To whom the great Creatour thus reply'd.
O Son, in whom my Soul hath chief delight,
Son of my bosom, Son who art alone
My word, my wisdom, and effectual might, [ 170 ]
All hast thou spok'n as my thoughts are, all
As my Eternal purpose hath decreed:
Man shall not quite be lost, but sav'd who will,
Yet not of will in him, but grace in me
Freely voutsaft;

But Milton can't have God roll his eyes at the Son's words, because he has to show intimacy between the Father and Son. But his doing so in God's opening words in this speech makes Milton's God/Father sound uncharacteristically stilted. It is like a parent and child who really don't get along that well hugging stiffly at Thanksgiving or Christmas dinner. Listen to the way God addresses the Son (168-170):

        "O Son, in whom my Soul hath chief delight,
     Son of my bosom, Son who are alone
     My word, my wisdom, and effectual might..."

Even if we grant Milton the liberty of epic overstatement and grandeur, this language is a little over the top. Or, alternatively said, it is just too formal. All he is doing in lines 168-170 is making reference to various Scriptural virtues of the Son. The Son is the Father's delight in Matthew 3:17. He is in the bosom of the Father in John 1:18. The Son is the word of God in Revelation 19:13. He is the wisdom and effectual might of God in I Corinthians 1:24. But Milton is forced into this type of language because he hasn't been given, by the Christian tradition, a good expression of how the Father and Son relate to each other in Heaven. Does one have priority (Milton certainly felt that the Father did)? What is the Son doing up there? If God knows everything, why does He even have to talk with the Son? And since one major function of human conversation is to learn things about the other and life, how can conversation between these two have any meaning, since all things are known by the Father? Because of these theological conundrums, which Milton hasn't adequately addressed, he is left with awkward words here. 
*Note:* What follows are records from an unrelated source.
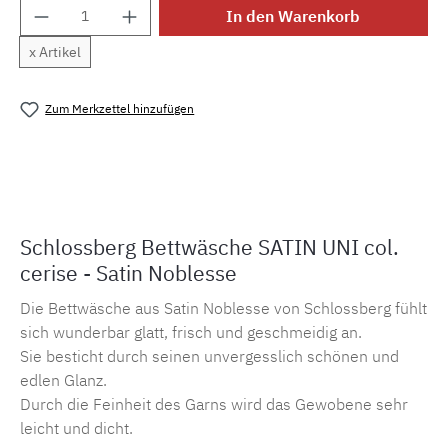
Produkt Anzahl: Gib den gewünschten Wert e
In den Warenkorb
x Artikel
Zum Merkzettel hinzufügen
Produktnummer:
MLSB.suni.ceriseM.1
Schlossberg Bettwäsche SATIN UNI col.
cerise - Satin Noblesse
Die Bettwäsche aus Satin Noblesse von Schlossberg fühlt
sich wunderbar glatt, frisch und geschmeidig an.
Sie besticht durch seinen unvergesslich schönen und
edlen Glanz.
Durch die Feinheit des Garns wird das Gewobene sehr
leicht und dicht.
Indeed, let's end this essay with some awkward words, even as we haven't at all finished considering God's speech. After addressing the Son with these biblical designations, God says (171-72):

"      "All has thou spok'n as my thoughts are, all
     As my eternal purpose hath decreed"

We have to chuckle. All God is saying is, 'Yep, I already knew it!' Well, how else can they relate to one another?